La fiscalité boursière pour les experts

Fiscalité bourse : Le statut du day trader

Toutes les plus-values réalisées par les particuliers ne relèvent pas obligatoirement du régime ordinaire (taxation à 27 %). Celles qui proviennent d'une activité effectuée “dans des conditions analogues à celles d'un professionnel” (art. 92-2 du Code général des impôts) sont soumises de plein droit au barème progressif de l'impôt sur le revenu.

Elles peuvent ainsi être taxées au taux marginal de 60 % (49 % pour l'impôt plus 11 % de prélèvements sociaux).

Qu'est-ce qu'une activité “analogue à celle d'un professionnel” ?


Le caractère de l'activité (analogue ou non à celle d'un professionnel) est apprécié par l'administration fiscale. Pour l'établir, elle se base sur des critères à la fois quantitatifs et qualitatifs comme par exemple :

La fréquence et le montant des ordres passés ;
La multiplicité des titres détenus ;
Leur durée de conservation ;
Le recours au crédit pour financer l'achat de titres ;
La technicité des opérations (outils de couverture et effets de levier).

Dans la pratique, seuls les très gros investisseurs qui agissent comme des professionnels courent le risque d'être qualifiés d'opérateur habituel. Le même régime s'applique pour les cessions de parts de fonds communs d'intervention sur les marchés à terme (FCIMT).

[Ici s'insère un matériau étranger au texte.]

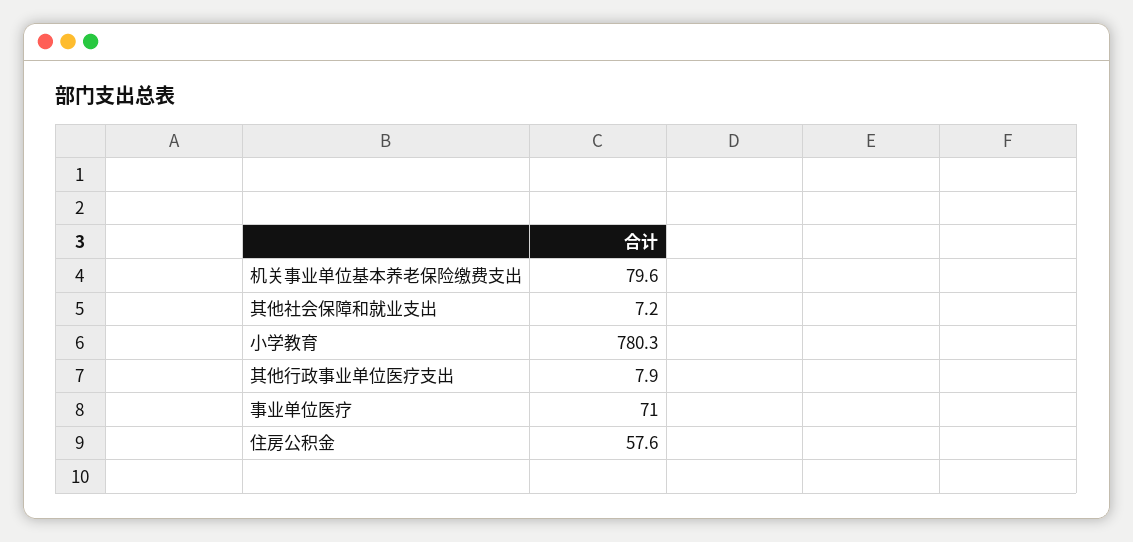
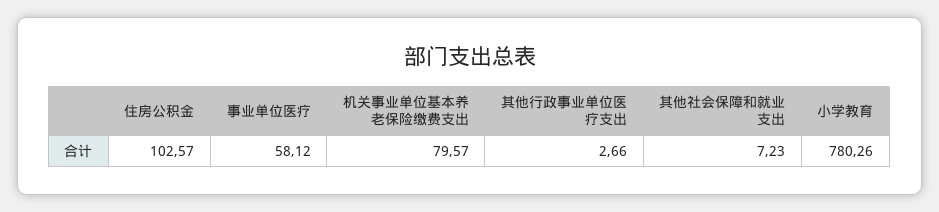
  {
    "机关事业单位基本养老保险缴费支出": 79.57,
    "其他社会保障和就业支出": 7.23,
    "小学教育": 780.26,
-   "其他行政事业单位医疗支出": 7.9,
+   "其他行政事业单位医疗支出": 2.66,
-   "事业单位医疗": 71,
+   "事业单位医疗": 58.12,
-   "住房公积金": 57.6
+   "住房公积金": 102.57
  }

Quelques exemples de décisions


Ont pu être considérées comme une activité effectuée “dans des conditions analogues à celles d'un professionnel” :

Celle d'un contribuable qui exerçait la profession de remisier en bourse et bénéficiait ainsi des moyens et informations mis à la disposition d'un professionnel.
Celle d'un contribuable qui, commis principal d'agent de change, utilisait à des fins privées les moyens mis à sa disposition dans le cadre de son activité professionnelle pour réaliser des opérations caractérisées par leur ampleur et la brièveté de durée de détention des titres.

A l'inverse, le Conseil d'État a jugé que les opérations de bourse d'un contribuable qui avait confié la gestion de son portefeuille, par mandat “discrétionnaire”, à une banque d'affaires, ne relevaient pas de l'article 92 du code général des impôts dans la mesure où ce contribuable ne réalisait pas lui-même lesdites opérations.